Their impact was significant although it never seemed to be enough. For instance, among other donated goods she recalled distributing more than a thousand pairs of socks to children in the village. She said, "It was heart-wrenching to touch little feet that had no socks and shoes. It was so cold - even though you wear your warm weather gear - you are freezing. As the wind cuts through you, you look around and see these people have nothing. You're out there in a tent and the wind is whipping around and they're living in mud huts."

"Even in our efforts to prevent illness there were the cultural differences that you had to adjust to," said Stover. She remembered little kids lined up for care and they've put black all around their eyes, not to be decorative, but in their culture it seemed to have something to do with keeping away disease.

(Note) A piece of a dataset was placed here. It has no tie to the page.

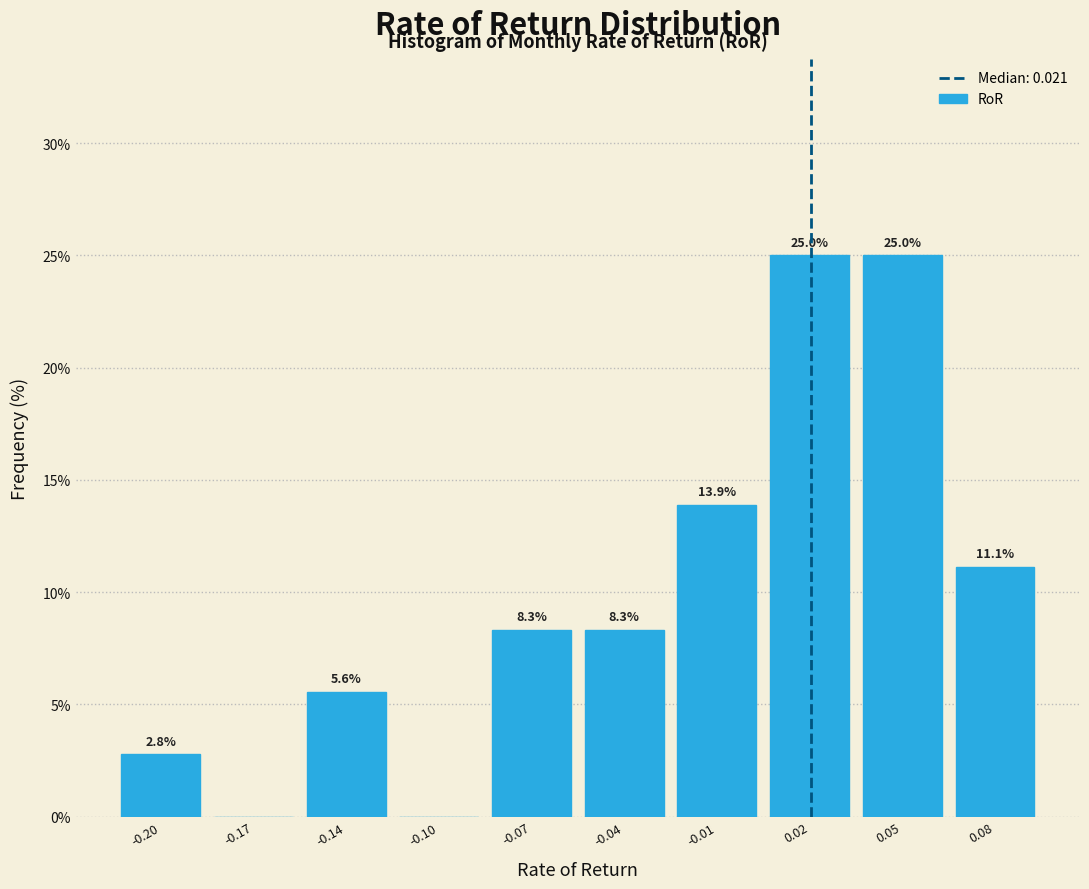

Reading right to left, transcribe all the data shown in this chart.

0.08=11.1	0.05=25.0	0.02=25.0	-0.01=13.9	-0.04=8.3	-0.07=8.3	-0.10=0.0	-0.14=5.6	-0.17=0.0	-0.20=2.8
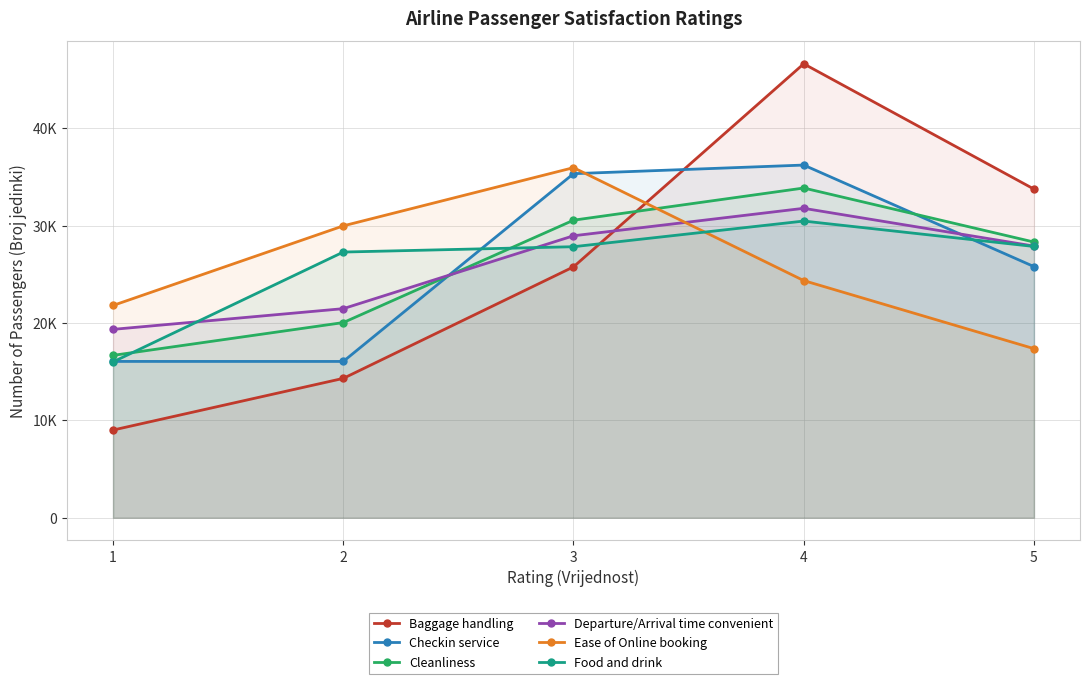

At which category is the sum across all series the highest?

4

Gender discrimination is also the cultural norm in Afghanistan. "In Afghan society, women are extremely repressed," Stover said. "They don't let the women come out, but when you're introduced to the women they're so glad to see you. They come into the tents wearing their burkhas (an enveloping outer garment worn by women in some Islamic traditions) and soon they are talking away as if you can understand them. It's like this is their few moments of freedom and they're just grabbing onto you to be heard." She said another fear that shadows everyday life here is that the Taliban will come back.

Even after experiencing corruption, violence and repression, Stover still holds hope for the people of Afghanistan. She said, "I think we made a huge difference. I think it takes a lot of people giving a lot of time and effort, money and repetition to make a difference with the Afghanis."

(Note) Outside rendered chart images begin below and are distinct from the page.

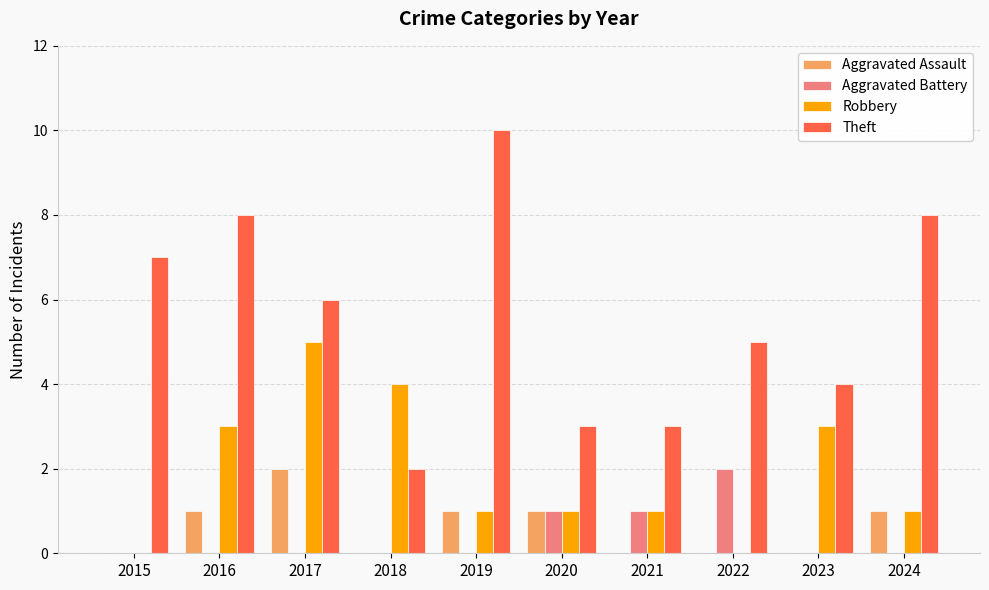

Are the bars grouped side by side (vs. stacked)?

Yes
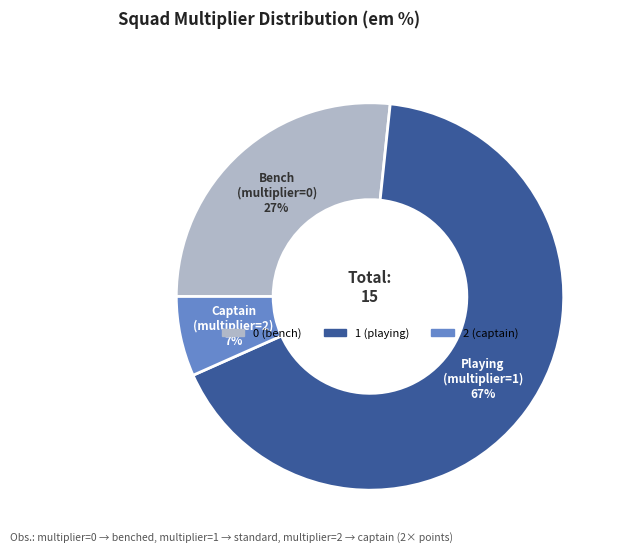

To the nearest percent, what is the average slice percentage?

33%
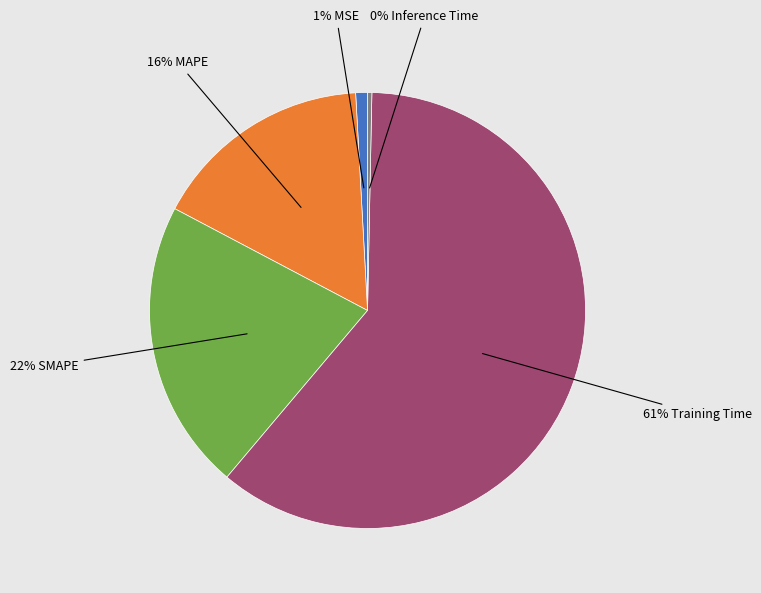

To the nearest percent, what is the average slice percentage?

20%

As far as the incidents of corruption, she said it is not easy to change a history of struggle. "You're dealing with 30 years of war and corruption and people struggling for everything they can get. So, even when they come into the military they may have the best of intent but it is their way. They know it's wrong but it's just the way they are. You're fighting for an idea. They're all struggling to have something."

Stover values her experience. "I would go back exactly where I was in a moment," she said. "I'd like to go see how things have progressed. I returned in November of 2006 but I've kept in touch with personnel there and I think we're continuing to make a huge difference. At least the people were given a real lifeline," she said.

Today, Stover is caring for patients at Naval Hospital Jacksonville. Her time in Afghanistan netted her one more life-changing experience. She's now married to U.S. Army National Guard Captain Bill Elliott, whom she met while both were serving in Afghanistan.

The Bronze Star Medal is a U.S. Armed Forces individual medal that is awarded for bravery, acts of merit, or meritorious service while engaged in military operations involving conflict with an opposing foreign force.